* EXERCISE REQUIREMENTS *
A single number is the whole answer: the tally of lines in the data below that include the word "increase".

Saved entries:
○ ○ ○ ○ ○
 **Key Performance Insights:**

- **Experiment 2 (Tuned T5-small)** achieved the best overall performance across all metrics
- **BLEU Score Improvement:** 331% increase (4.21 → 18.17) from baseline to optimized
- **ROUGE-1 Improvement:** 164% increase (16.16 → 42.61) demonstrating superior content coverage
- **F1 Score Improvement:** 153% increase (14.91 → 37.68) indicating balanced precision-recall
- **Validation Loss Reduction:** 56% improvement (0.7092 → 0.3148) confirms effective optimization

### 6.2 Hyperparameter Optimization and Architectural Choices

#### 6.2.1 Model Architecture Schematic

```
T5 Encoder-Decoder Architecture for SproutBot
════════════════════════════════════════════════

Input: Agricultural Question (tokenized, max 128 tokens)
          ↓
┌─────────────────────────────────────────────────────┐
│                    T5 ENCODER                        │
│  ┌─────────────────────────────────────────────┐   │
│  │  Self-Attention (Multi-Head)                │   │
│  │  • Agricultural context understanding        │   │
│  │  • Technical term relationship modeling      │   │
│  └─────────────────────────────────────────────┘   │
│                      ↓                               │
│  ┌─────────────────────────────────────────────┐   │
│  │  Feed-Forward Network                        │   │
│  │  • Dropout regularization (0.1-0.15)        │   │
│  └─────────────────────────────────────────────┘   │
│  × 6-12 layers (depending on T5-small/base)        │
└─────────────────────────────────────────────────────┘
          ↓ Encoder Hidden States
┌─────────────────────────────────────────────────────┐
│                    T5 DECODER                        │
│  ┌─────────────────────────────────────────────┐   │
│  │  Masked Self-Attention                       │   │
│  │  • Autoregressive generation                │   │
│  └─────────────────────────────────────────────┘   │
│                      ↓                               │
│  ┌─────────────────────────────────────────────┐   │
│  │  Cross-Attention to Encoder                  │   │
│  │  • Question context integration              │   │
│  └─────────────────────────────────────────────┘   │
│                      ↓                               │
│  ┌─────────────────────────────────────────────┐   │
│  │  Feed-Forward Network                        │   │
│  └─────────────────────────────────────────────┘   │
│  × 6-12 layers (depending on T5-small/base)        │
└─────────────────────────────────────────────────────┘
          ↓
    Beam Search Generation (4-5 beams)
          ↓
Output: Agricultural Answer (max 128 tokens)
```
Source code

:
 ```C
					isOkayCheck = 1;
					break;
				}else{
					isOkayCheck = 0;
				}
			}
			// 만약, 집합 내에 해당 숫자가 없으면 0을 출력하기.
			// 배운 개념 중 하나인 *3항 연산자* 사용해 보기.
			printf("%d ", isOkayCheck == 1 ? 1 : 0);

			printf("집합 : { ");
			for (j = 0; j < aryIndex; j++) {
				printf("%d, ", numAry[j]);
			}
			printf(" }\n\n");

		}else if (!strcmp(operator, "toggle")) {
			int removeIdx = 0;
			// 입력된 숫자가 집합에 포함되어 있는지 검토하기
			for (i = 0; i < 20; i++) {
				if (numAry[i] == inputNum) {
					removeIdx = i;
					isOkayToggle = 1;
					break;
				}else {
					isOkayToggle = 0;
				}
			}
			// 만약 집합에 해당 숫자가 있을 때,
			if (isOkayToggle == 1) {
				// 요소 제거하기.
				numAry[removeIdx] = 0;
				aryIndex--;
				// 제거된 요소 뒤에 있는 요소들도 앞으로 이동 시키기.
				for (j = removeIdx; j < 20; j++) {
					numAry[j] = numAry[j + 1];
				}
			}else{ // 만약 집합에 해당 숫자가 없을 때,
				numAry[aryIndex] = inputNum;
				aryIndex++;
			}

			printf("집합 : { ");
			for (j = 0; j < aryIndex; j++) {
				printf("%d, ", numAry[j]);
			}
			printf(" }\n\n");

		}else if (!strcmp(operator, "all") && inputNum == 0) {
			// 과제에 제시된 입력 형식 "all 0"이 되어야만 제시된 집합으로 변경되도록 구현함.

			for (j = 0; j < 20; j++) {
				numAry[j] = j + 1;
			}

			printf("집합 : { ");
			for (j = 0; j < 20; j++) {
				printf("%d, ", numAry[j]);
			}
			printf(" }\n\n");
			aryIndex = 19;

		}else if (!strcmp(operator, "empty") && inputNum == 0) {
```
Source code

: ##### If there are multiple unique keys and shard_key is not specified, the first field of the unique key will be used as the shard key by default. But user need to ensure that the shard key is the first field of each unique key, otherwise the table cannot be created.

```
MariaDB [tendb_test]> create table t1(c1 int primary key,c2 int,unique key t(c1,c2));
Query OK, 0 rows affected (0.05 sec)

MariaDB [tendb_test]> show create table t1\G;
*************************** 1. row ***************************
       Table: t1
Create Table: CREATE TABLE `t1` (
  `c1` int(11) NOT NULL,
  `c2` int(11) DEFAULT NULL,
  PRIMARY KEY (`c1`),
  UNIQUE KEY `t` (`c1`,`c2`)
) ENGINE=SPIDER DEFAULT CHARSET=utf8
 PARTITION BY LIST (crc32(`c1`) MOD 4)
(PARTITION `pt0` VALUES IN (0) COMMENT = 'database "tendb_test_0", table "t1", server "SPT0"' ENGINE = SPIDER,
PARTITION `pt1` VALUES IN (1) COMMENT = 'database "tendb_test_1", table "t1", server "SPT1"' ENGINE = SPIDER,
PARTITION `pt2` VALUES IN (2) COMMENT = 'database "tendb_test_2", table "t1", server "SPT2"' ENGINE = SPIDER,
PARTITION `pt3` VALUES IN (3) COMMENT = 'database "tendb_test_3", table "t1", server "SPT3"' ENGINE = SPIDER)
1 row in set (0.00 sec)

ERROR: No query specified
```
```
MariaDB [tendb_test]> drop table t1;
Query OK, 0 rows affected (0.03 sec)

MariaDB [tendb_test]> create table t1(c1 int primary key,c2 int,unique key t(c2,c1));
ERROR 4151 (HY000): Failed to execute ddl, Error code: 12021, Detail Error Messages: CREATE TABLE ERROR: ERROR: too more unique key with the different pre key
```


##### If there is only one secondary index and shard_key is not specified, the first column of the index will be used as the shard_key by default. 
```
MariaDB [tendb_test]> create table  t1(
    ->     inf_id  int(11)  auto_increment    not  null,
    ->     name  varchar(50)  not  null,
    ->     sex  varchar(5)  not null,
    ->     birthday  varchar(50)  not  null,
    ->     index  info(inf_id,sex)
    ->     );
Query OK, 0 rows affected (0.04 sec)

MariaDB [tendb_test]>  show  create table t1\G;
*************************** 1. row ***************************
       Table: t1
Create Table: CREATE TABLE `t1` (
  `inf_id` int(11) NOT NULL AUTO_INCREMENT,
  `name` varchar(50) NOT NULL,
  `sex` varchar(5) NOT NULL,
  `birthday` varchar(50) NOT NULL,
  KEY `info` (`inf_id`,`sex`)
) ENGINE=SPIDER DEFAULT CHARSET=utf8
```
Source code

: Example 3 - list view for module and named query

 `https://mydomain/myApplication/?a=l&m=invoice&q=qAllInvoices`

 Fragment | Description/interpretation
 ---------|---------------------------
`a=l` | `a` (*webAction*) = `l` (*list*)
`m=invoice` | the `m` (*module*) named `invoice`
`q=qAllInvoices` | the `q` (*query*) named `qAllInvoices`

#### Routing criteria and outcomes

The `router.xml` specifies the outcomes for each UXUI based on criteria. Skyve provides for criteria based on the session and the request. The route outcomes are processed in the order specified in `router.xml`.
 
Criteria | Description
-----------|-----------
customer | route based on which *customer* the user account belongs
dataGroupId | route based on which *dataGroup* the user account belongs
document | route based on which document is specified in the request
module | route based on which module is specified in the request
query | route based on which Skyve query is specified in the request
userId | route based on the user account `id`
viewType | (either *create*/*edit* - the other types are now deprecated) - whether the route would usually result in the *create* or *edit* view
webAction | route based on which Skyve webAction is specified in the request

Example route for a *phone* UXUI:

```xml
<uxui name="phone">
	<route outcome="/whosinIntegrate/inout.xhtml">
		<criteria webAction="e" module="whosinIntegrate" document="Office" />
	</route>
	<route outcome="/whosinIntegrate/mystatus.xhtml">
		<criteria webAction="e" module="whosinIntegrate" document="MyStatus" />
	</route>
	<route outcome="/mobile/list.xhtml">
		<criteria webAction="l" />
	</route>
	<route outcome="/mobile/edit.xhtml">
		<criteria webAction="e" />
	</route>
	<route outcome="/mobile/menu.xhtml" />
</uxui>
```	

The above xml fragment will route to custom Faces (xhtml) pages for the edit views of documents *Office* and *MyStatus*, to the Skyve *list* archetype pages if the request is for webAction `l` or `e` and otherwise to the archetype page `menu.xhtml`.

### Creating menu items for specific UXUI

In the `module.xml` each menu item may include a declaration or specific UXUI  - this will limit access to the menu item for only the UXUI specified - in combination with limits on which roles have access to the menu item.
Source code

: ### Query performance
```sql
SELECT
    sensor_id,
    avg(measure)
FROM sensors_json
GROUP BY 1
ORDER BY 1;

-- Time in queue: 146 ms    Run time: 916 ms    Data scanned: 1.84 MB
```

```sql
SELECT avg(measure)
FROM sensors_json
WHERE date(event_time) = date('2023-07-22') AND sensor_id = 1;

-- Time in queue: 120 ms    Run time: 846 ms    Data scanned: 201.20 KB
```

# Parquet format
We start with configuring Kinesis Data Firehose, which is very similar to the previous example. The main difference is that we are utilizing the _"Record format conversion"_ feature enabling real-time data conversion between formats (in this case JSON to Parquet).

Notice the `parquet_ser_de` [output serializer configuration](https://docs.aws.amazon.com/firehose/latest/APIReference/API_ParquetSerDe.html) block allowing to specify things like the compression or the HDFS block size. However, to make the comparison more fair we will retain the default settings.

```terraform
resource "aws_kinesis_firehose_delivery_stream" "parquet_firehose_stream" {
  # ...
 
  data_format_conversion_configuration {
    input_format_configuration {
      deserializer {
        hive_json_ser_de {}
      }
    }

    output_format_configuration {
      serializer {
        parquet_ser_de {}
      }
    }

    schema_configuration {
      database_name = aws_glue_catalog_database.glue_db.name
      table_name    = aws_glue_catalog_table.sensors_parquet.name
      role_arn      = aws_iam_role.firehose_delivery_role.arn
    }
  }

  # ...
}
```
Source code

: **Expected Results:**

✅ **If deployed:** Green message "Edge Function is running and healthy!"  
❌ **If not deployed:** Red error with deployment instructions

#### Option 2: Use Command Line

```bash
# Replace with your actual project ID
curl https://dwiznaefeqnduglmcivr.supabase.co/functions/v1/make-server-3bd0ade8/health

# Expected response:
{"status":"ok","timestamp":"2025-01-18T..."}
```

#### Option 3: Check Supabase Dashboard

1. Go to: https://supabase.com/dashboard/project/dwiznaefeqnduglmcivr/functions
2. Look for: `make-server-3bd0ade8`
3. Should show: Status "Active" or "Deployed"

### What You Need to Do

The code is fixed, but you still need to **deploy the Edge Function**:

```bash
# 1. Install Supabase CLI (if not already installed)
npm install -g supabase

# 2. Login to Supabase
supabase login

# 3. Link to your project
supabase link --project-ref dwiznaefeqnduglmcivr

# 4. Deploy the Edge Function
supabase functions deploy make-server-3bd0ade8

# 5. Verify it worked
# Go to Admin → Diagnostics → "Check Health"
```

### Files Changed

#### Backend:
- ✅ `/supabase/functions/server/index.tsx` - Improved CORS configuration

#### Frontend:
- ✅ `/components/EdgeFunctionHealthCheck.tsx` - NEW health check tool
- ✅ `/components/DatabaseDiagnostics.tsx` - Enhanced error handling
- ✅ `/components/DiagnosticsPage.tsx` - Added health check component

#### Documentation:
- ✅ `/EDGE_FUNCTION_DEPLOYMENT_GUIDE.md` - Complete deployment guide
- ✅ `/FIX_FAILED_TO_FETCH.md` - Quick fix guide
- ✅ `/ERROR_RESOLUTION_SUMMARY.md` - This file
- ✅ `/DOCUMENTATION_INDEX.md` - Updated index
○ ○ ○ ○ ○
* WORKED SOLUTION *
3